Task instructions:
Here is a listing; restate all of it exactly.

Information supplied:
⁂
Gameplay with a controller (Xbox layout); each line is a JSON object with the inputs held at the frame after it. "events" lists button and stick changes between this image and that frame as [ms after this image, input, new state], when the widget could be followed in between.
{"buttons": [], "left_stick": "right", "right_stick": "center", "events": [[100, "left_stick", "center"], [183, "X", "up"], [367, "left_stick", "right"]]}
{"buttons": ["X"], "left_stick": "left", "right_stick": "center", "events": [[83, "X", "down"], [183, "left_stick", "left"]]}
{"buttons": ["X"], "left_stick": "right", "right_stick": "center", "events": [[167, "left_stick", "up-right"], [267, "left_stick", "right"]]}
⁂
Expected answer:
Gameplay with a controller (Xbox layout); each line is a JSON object with the inputs held at the frame after it. "events" lists button and stick changes between this image and that frame as [ms after this image, input, new state], when the widget could be followed in between.
{"buttons": [], "left_stick": "right", "right_stick": "center", "events": [[100, "left_stick", "center"], [183, "X", "up"], [367, "left_stick", "right"]]}
{"buttons": ["X"], "left_stick": "left", "right_stick": "center", "events": [[83, "X", "down"], [183, "left_stick", "left"]]}
{"buttons": ["X"], "left_stick": "right", "right_stick": "center", "events": [[167, "left_stick", "up-right"], [267, "left_stick", "right"]]}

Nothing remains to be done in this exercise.